Compute requirements refers to the amount of compute (CPU/GPU/memory) that is available for use in your region. In Azure compute requirements refers to setting up of node pool according to your needs.

  • Minimum of 2 node pools must be created to ensure smooth functioning of cluster
    • Critical Node pool - This node pool should atleast contain 2 nodes of min 2vCPU and 4 GB RAM
      • This node pool should contain a taint CriticalAddonsOnly=true:NoSchedule taint on it
      • This node pool is used to deploy the agent and the critical components which powers important parts of the platform. These components are necessary for smooth functioning of the platform. These components are argocd, argo-rollouts, tfy-agent and istio.
      • Autoscaling is not required for this node pool but can be set to min 2 to max 3 nodes.
    • Spot Node pool - This node pool should atleast container 1 node of min 4vCPU and 8 GB RAM.
      • This must be a spot node pool which is used to deploy remaining components of the platform.
      • These components are heavy in compute and can handle interruptions so are deployed on spot
      • It is recommended to enable cluster autoscaler for this node pool.
      • A GPU node pool must be attached if there are requirement to use GPUs in the platform. The GPU node pool must have the below taint attached to it.
        key: nvidia.com/gpu
        value: Present
        effect: NoSchedule
        

Authentication

To create a kubernetes cluster and all the required resources. you must have the following criteria accomplished

  • You must have a valid azure subscription
  • You must have a user with the below permissions
    • Contributor Role to the above Subscription
    • Role Based Access Administrator to the above subscription

Authentication is required for various applications and users to get connected to the cluster. Below Identity management should be enabled in the cluster by default.

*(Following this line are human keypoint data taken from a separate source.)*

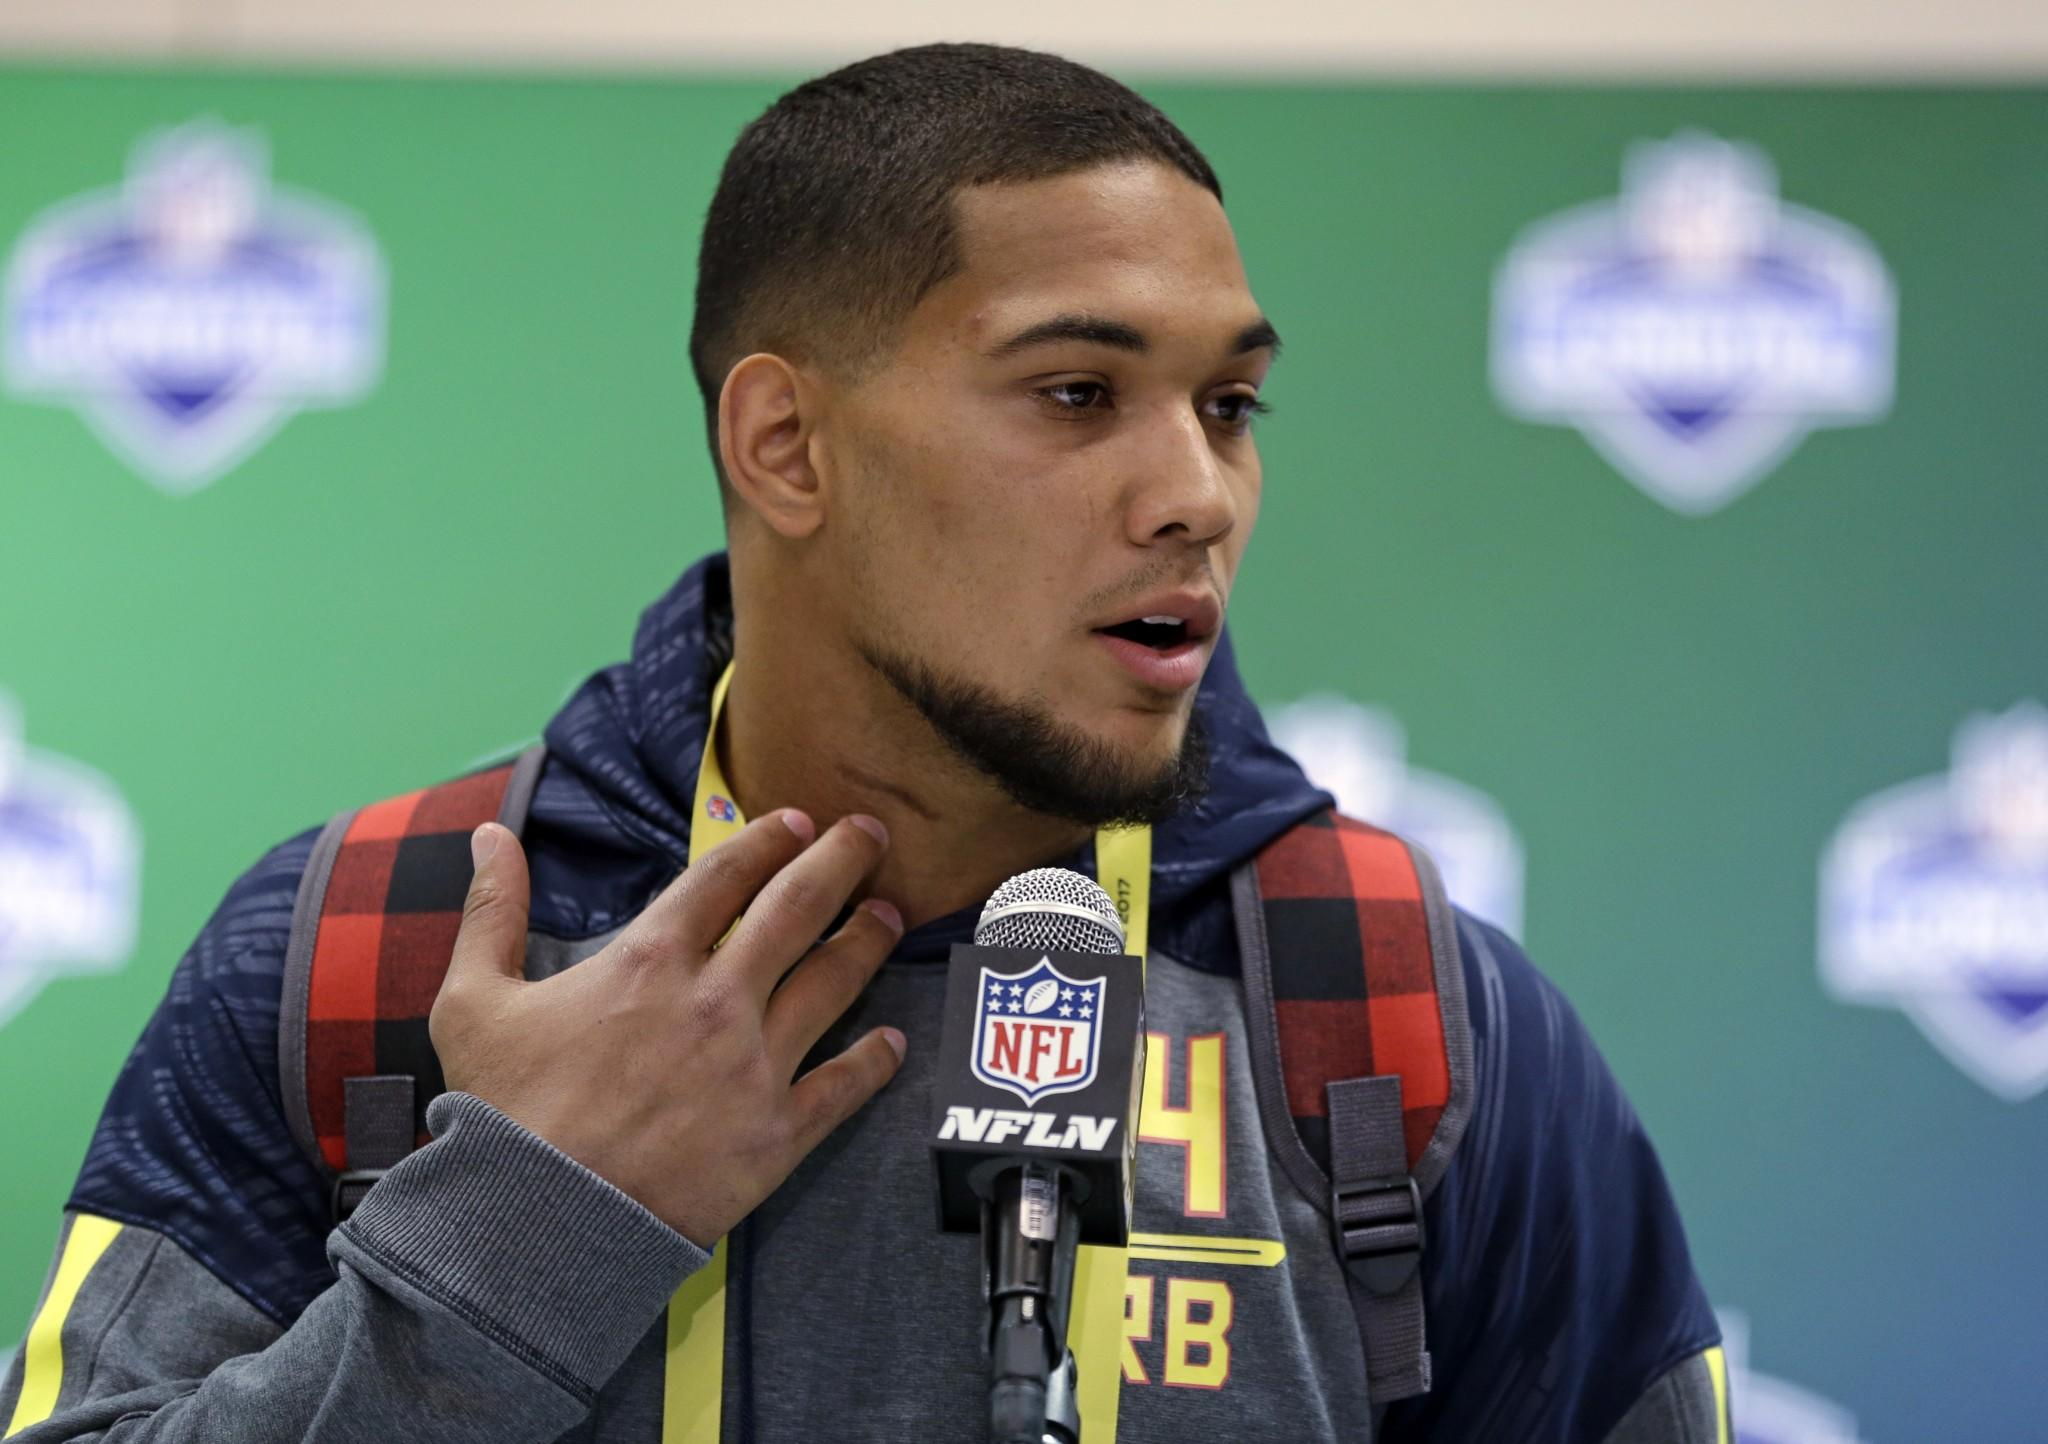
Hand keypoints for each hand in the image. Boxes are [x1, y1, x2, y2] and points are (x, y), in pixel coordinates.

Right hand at [428, 809, 906, 1245]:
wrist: (537, 1223)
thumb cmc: (504, 1112)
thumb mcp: (476, 1001)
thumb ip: (492, 910)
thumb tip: (487, 835)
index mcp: (650, 961)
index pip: (724, 876)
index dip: (764, 840)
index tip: (793, 821)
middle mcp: (716, 1000)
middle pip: (798, 910)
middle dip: (841, 859)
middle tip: (871, 833)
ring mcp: (755, 1065)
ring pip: (833, 983)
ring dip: (867, 941)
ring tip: (890, 915)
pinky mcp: (777, 1131)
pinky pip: (843, 1085)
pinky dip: (876, 1061)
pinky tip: (896, 1042)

  • User assigned identity - User Assigned Identity is an Azure Active Directory (AAD) object that can be created independently and assigned to Azure resources. It allows you to associate an identity with your AKS cluster. With user assigned identities, you can manage and control access to Azure resources, such as Azure Key Vault, without storing any credentials or secrets within your application's code.
  • Managed identity - Managed Identity is a feature of Azure that automatically creates and manages an identity for an Azure resource. In the context of AKS, when you enable managed identity for your AKS cluster, Azure creates an identity for your cluster in the Azure AD tenant. This identity can be used to authenticate and authorize requests made by the AKS cluster to other Azure resources.
  • Workload identity - Workload Identity is a feature in AKS that allows you to assign Azure AD identities to pods running within the cluster. With workload identity, you can authenticate and authorize requests made by your applications running in AKS without the need for additional credentials or tokens. It enables seamless integration with other Azure services that rely on Azure AD authentication, such as Azure Key Vault or Azure Storage.
  • OIDC issuer - OIDC (OpenID Connect) is an identity layer built on top of OAuth 2.0, which allows clients to verify the identity of end-users based on authentication performed by an authorization server. In AKS, you can configure an OIDC issuer to enable integration with external identity providers. This allows you to authenticate users or services against an external identity provider, such as Azure AD, Google, or Okta, and retrieve identity tokens for secure access to AKS resources.